To increase the longevity of your SSD you want to reduce your disk writes. One way to achieve that is to use a memory cache instead of a disk cache (it will then store the cache in your RAM rather than on a disk, which is also a lot faster).
This also becomes highly relevant when you want to speed up your server, because a disk cache will always be slower than a memory cache.
I am going to explain here to use the memory cache in Firefox. Similar tutorials will follow for Chrome and IE9, possibly Opera.
1. Step Open Firefox
2. Step Enter about:config into the address bar where you normally enter addresses into – this is the ultimate config panel in Firefox
3. Step Enter browser.cache.disk.enable into the Filter
4. Step As you can see the value is by default set to true
5. Step Double-click on the entry to set it to false
6. Step Right-click into the white area and click on New Integer
7. Step Enter disk.cache.memory.capacity and hit enter
8. Step You are now supposed to enter an integer. This integer will be the amount of RAM in KB. So, enter the amount of RAM in KB that you want to dedicate to the memory cache, e.g. 131072 for 128MB RAM
For a detailed explanation of what the setting disk.cache.memory.capacity will do click here.

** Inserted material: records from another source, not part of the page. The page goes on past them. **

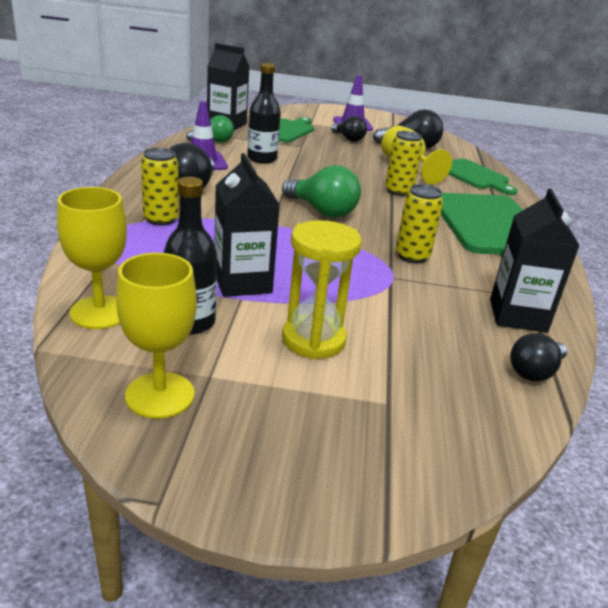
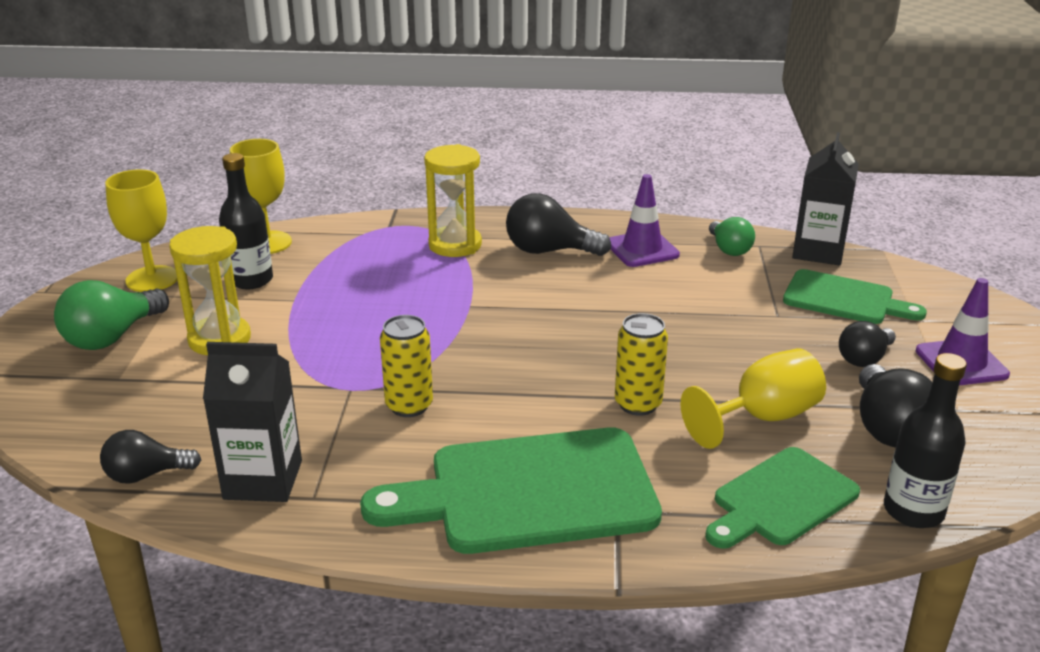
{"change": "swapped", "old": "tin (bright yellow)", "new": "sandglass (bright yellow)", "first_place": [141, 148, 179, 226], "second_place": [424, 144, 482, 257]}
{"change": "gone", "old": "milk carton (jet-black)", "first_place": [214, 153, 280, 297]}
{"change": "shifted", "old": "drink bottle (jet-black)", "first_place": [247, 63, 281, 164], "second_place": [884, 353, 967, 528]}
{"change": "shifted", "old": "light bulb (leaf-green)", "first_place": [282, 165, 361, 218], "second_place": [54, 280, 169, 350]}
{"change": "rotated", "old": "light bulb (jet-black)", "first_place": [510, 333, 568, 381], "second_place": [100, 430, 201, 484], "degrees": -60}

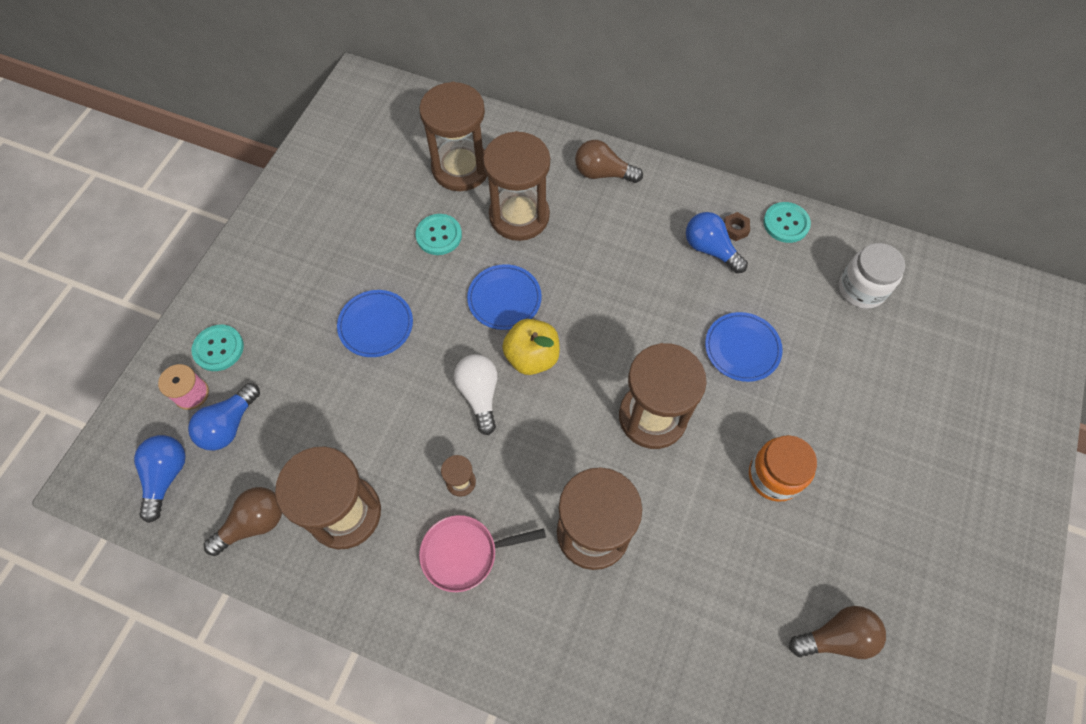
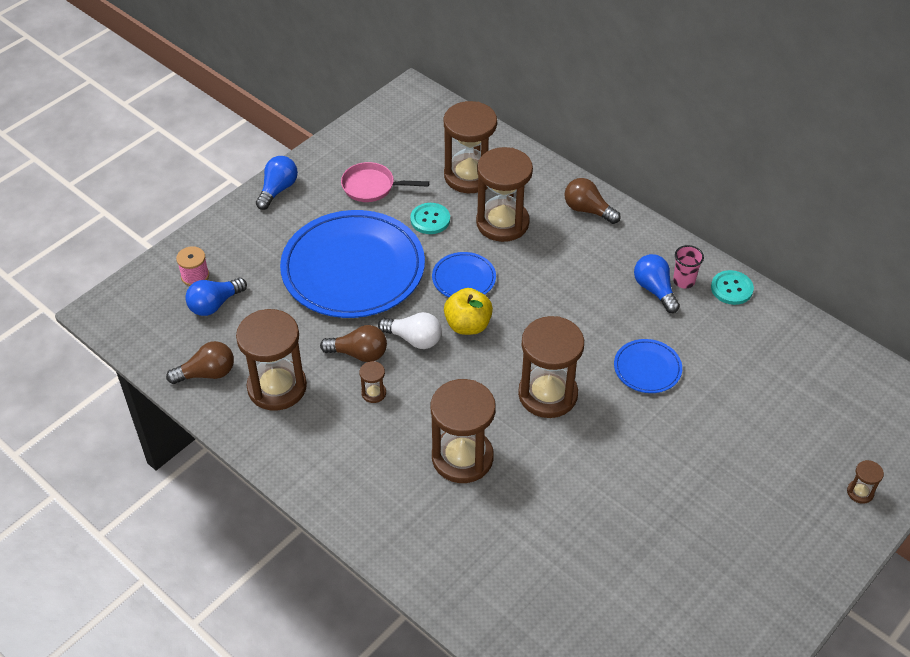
{"change": "shifted", "old": "light bulb (royal blue)", "first_place": [134, 435, 186, 523], "second_place": [256, 156, 298, 210]}
{"change": "gone", "old": "shirt button (turquoise)", "first_place": [191, 325, 244, 371]}
{"change": "scaled", "old": "flat dish (royal blue)", "first_place": [337, 290, 413, 357], "second_place": [280, 210, 425, 318], "factor": 2.26}
{"change": "shifted", "old": "skillet (rose-pink)", "first_place": [419, 515, 546, 592], "second_place": [341, 162, 429, 202]}
{"change": "rotated", "old": "light bulb (pure white)", "first_place": [454, 354, 498, 435], "second_place": [378, 312, 442, 349], "degrees": 105}
{"change": "swapped", "old": "nut (russet)", "new": "beaker (rose-pink)", "first_place": [724, 212, 750, 241], "second_place": [673, 245, 704, 288]}
{"change": "gone", "old": "preserve jar (orange)", "first_place": [749, 435, 817, 502]}
{"change": "shifted", "old": "light bulb (russet)", "first_place": [789, 606, 886, 659], "second_place": [320, 325, 387, 362]}
{"change": "gone", "old": "preserve jar (pure white)", "first_place": [839, 243, 905, 309]}
{"change": "new", "new": "sandglass (russet)", "second_place": [847, 460, 884, 504]}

In short, it caches website images in your RAM.
This is not an ideal change if you are a video streaming person because then the videos you watch on-line will be cached on your RAM and will immediately get full. A single high-quality video alone would consume almost 1GB of your RAM.
What if you have 12GB of RAM and you’re alright with entire videos being cached in your RAM? would a value of 1048576 or even double that be completely ludicrous or am I finally going to rid myself of buffer problems when streaming videos from Netflix and the like?
PS – Great site, I just discovered it today, I don’t even remember how I got here, but I’m glad I made it. Keep up the great work! And Thank You for doing so
This is mod is no longer needed. The latest version of Firefox now automatically allocates the amount of ram used based on memory available. If you have a ton of ram (4GB or more), Firefox will use as much of that memory as it can.
Shouldn’t that be ‘browser.cache.memory.capacity’???